Flandro, noting how reinsurers have taken a larger proportion of claims than was perhaps initially anticipated, underlined how the hardening property and casualty market is unfolding against a backdrop of continued economic headwinds.
But despite these challenges, which include the spectre of higher than expected catastrophe losses, Flandro explained how going into the post-COVID era with higher pricing and opportunistic capital deployment provides some positives.
“So far, COVID losses look manageable.

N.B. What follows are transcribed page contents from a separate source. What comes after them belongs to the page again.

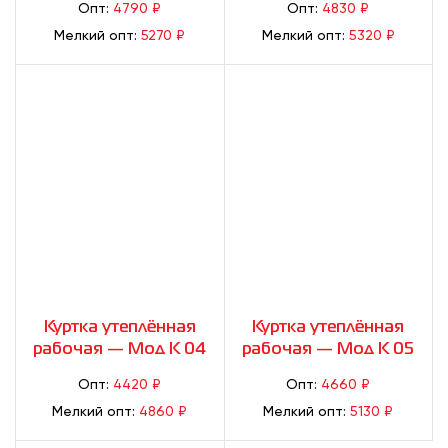
Опт:
4790 ₽
Опт:
4830 ₽
Мелкий опт:
5270 ₽
Мелкий опт:
5320 ₽
Куртка утеплённая
Куртка утеплённая
рабочая — Мод К 04
рабочая — Мод К 05
Опт:
4420 ₽
Опт:
4660 ₽
Мелкий опт:
4860 ₽
Мелкий опт:
5130 ₽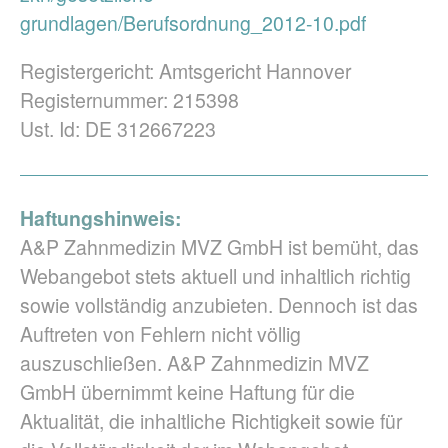
grundlagen/Berufsordnung_2012-10.pdf
Registergericht: Amtsgericht Hannover
Registernummer: 215398
Ust. Id: DE 312667223
Haftungshinweis:
A&P Zahnmedizin MVZ GmbH ist bemüht, das
Webangebot stets aktuell und inhaltlich richtig
sowie vollständig anzubieten. Dennoch ist das
Auftreten von Fehlern nicht völlig
auszuschließen. A&P Zahnmedizin MVZ
GmbH übernimmt keine Haftung für die
Aktualität, die inhaltliche Richtigkeit sowie für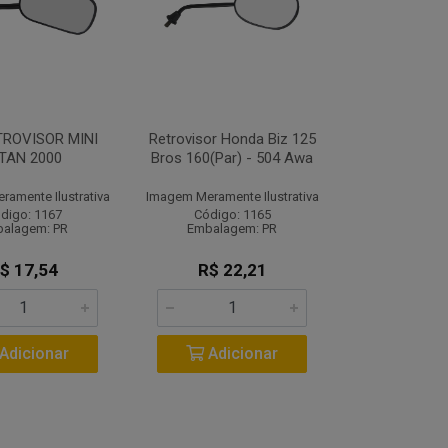
TROVISOR MINI
Retrovisor Honda Biz 125
ITAN 2000
Bros 160(Par) - 504 Awa
amente Ilustrativa
Imagem Meramente Ilustrativa
digo: 1167
Código: 1165
alagem: PR
Embalagem: PR
$ 17,54
R$ 22,21
Adicionar
Adicionar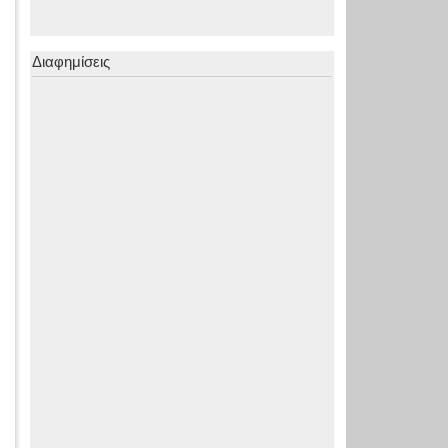
Διαφημίσεις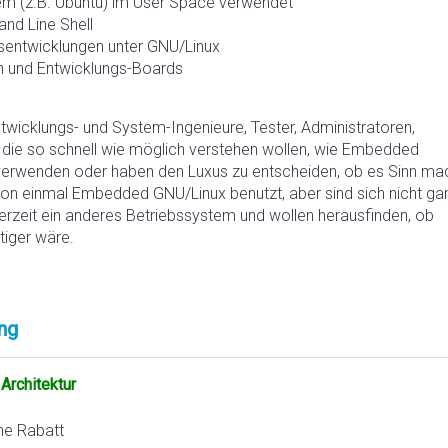
em (z.B. Ubuntu) im User Space verwendet
d Line Shell
entwicklungen unter GNU/Linux
 und Entwicklungs-Boards
ntwicklungs- und System-Ingenieure, Tester, Administratoren,
, die so schnell wie möglich verstehen wollen, wie Embedded
 verwenden oder haben den Luxus zu entscheiden, ob es Sinn ma
schon einmal Embedded GNU/Linux benutzt, aber sind sich nicht ga
 derzeit ein anderes Betriebssystem und wollen herausfinden, ob
tiger wäre.
ng
Architektur
ne Rabatt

In terms of points on the combined ratio, across the composite average, it looks like it’s between 4% and 5%,” Flandro said. He added that, broadly speaking, losses appear to be manageable and conservative.
In fact, while expecting a dip in average re/insurer return-on-equity (ROE) in 2020, Flandro expects recovery in 2021 as rates rise and create more chances to deploy capacity opportunistically.

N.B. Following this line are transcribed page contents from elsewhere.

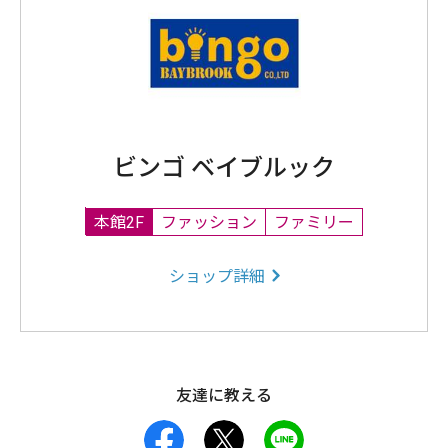
ビンゴ ベイブルック
本館2F
ファッション
ファミリー
ショップ詳細
友達に教える
facebook
X
LINE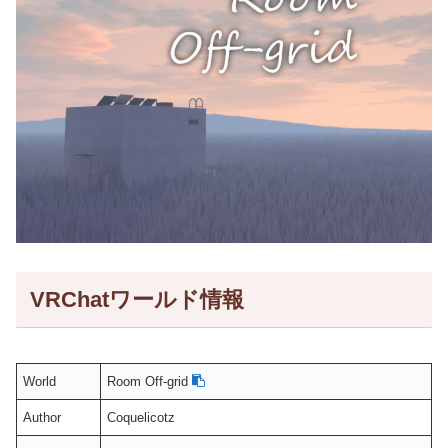
VRChatワールド情報
World
Room Off-grid
Author
Coquelicotz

“About $16 billion of new capital raising in the first-half, which is roughly $10 billion higher than we normally have in the first-half of the year,” he explained.
“This is signifiant and it shows that the sector is able to recapitalise rapidly to take advantage of rising prices and to remain solvent in a big crisis.”
Flandro also described the purchase of reinsurance as crucial, that strategic purchasing alongside contingent capital use is the “new norm,” and highlighted the increasingly prevalent role technology plays in lower administrative and acquisition costs.
As for the ongoing issues surrounding Business Interruption, Flandro explained how early signs show contract law will be honoured and extra-contractual claims will not be required.
“During the first-quarter some very large COVID loss estimates were being thrown around, including in the hundreds of billions,” he said.
“It looks clear now that that isn’t going to happen, all other things staying equal. In terms of the quantum of the loss, it’s hard to say so far that it’s unprecedented.
“COVID losses don’t appear yet to be existential for the sector anyway and it looks like the sector is going to trade through this very well indeed.”
One trend in the sector that has been accelerated by COVID, Flandro said, is the increase in rates-on-line across multiple lines of business, which has resulted in higher premiums written for most companies.
“It’s important to know that all companies are increasing premiums in the second-quarter of 2020, from the first-quarter of 2020.
“Some of this is rate driven, some of it is opportunistic, companies are writing more business at these rates because they’re higher.”